▶ **Passage shown**
Foreign foods in Australia: The dishes we've adopted - and totally stuffed up

By Ben Groundwater
Updated
Melbourne's Windsor Hotel correctly refers to its famous meal as "afternoon tea" (though the hotel website also uses "high tea" for those who don't know the difference).

Melbourne's Windsor Hotel correctly refers to its famous meal as "afternoon tea" (though the hotel website also uses "high tea" for those who don't know the difference).Credit: Eddie Jim

Australia has given the food world many, many things: some good, some… not so good. Most notably, we have gifted the world the culture of brunch, smashed avo on toast, poached eggs with things, blends of international cuisines served in relaxed surrounds sometime between 9am and about 2pm. It makes your heart sing when you see it happening overseas.

We've also given the world the flat white (pipe down New Zealand). We have bequeathed it the glory of the chicken parma. We have bestowed upon it the outrageous deliciousness of the Tim Tam.

And in return, the world has given us much too, some of which we have cherished and respected in its original form, some of which we've possibly even improved upon – and, of course, some of which we've totally stuffed up. To all of the other countries on the planet, we humbly apologise for the following gastronomic mishaps, the foreign foodstuffs and traditions we have imported to Australia and got a bit wrong.

▶ **What needs to be done**
In the article on foreign foods in Australia, why does the Windsor Hotel's website also use "high tea" for its famous meal? Answer in one to three sentences.

▶ **Raw records**
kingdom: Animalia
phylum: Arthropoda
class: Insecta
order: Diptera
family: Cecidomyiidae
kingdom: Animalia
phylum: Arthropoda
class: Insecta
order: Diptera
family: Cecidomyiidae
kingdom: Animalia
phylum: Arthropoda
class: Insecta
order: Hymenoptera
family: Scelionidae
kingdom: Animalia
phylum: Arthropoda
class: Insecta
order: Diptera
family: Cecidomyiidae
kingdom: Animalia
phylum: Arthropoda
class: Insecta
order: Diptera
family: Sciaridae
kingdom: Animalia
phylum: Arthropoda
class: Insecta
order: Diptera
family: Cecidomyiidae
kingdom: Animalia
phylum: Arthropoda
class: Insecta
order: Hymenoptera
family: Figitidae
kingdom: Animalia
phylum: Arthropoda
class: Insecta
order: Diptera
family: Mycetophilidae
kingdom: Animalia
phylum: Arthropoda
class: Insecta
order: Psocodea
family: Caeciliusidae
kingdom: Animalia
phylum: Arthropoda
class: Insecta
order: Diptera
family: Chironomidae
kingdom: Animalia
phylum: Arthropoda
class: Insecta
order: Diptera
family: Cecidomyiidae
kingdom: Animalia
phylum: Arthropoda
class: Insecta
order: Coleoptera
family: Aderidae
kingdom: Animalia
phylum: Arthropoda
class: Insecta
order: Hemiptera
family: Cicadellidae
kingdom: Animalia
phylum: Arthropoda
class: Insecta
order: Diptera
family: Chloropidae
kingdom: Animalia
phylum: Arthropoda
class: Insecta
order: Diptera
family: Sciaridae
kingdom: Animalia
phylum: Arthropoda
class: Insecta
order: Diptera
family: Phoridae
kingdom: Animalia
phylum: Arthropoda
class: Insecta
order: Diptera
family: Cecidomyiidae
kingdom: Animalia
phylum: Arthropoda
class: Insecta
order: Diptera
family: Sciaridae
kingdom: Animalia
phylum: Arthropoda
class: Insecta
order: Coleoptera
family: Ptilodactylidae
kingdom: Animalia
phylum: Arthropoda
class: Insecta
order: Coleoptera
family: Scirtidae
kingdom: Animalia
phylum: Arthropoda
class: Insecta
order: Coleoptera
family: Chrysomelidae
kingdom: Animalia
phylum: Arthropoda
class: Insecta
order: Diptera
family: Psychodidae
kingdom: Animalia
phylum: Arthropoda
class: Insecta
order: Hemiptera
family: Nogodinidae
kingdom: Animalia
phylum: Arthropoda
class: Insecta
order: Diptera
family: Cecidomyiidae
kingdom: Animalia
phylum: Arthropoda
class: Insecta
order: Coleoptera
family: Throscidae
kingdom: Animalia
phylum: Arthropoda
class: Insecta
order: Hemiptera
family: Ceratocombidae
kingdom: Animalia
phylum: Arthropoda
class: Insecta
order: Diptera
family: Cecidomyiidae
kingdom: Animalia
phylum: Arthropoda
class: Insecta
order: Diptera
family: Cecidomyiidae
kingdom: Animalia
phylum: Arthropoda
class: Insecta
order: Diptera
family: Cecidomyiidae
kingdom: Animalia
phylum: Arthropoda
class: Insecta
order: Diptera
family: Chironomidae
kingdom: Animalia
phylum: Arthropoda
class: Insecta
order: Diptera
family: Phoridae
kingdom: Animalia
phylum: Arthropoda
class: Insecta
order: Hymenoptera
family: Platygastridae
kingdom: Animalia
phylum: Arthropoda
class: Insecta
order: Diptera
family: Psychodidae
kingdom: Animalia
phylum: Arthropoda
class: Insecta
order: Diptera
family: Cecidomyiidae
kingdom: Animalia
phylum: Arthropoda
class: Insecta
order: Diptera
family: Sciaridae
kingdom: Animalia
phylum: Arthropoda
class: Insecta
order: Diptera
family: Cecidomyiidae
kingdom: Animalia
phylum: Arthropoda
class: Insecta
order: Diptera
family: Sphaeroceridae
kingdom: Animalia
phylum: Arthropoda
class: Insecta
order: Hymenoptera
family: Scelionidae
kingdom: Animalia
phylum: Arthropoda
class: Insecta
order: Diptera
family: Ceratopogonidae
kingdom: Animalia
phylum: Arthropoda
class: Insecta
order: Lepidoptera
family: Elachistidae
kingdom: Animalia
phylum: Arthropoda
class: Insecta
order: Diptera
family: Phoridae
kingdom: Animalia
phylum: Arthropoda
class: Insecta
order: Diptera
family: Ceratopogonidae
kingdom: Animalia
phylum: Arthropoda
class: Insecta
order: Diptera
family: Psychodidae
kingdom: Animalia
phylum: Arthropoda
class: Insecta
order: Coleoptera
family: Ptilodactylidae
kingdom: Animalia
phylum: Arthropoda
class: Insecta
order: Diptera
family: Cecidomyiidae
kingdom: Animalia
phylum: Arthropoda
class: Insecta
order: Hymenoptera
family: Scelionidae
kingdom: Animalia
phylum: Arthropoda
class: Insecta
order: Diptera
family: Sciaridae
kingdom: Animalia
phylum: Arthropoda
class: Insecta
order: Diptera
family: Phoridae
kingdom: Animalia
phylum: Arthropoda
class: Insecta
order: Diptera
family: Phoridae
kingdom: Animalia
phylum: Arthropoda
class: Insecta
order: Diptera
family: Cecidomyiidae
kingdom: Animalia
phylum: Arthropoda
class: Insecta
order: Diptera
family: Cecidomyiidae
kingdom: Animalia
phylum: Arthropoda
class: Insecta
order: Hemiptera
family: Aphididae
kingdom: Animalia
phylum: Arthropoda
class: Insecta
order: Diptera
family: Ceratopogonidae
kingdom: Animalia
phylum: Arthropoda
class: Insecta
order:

▶ **Output of the exercise**
The hotel correctly calls its meal "afternoon tea," but its website also uses "high tea" for people who don't know the difference between the two.